### [SUPPLIED RECORDS]
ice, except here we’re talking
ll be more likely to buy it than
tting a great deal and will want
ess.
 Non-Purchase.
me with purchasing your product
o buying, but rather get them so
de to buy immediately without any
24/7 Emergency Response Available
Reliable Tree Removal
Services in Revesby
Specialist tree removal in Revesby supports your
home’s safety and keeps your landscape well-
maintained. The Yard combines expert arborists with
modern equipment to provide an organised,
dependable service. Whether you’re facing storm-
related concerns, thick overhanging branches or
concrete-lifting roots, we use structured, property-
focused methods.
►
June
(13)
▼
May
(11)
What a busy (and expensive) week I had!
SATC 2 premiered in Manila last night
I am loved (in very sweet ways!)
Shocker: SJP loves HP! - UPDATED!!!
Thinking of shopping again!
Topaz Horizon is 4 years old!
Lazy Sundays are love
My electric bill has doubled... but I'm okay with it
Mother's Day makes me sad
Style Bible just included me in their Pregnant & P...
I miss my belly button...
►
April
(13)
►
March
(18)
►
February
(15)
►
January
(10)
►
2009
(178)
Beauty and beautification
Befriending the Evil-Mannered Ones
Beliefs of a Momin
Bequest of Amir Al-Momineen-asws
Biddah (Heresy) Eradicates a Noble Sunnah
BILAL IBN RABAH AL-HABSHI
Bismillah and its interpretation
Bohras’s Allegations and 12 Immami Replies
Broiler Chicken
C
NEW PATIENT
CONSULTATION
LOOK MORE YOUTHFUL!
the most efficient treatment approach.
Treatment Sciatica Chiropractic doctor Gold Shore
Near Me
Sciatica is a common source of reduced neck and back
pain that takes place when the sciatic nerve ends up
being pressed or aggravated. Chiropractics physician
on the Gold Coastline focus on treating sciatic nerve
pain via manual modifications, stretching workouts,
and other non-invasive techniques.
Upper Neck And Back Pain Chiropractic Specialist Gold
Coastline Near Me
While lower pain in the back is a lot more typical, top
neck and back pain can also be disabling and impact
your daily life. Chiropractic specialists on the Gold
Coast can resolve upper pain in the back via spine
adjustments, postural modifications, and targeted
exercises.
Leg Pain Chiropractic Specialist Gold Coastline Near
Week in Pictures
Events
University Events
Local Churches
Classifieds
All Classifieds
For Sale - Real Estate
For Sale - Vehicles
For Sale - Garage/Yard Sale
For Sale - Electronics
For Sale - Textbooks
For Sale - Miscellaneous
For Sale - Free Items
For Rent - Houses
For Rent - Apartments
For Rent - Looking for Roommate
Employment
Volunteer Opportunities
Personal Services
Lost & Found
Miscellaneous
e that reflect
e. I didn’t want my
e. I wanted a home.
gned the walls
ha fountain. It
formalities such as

### [WORK TO COMPLETE]
Where a line of the records contains the word "Services", copy that line.

### [RESPONSE]
Services in Revesby
Personal Services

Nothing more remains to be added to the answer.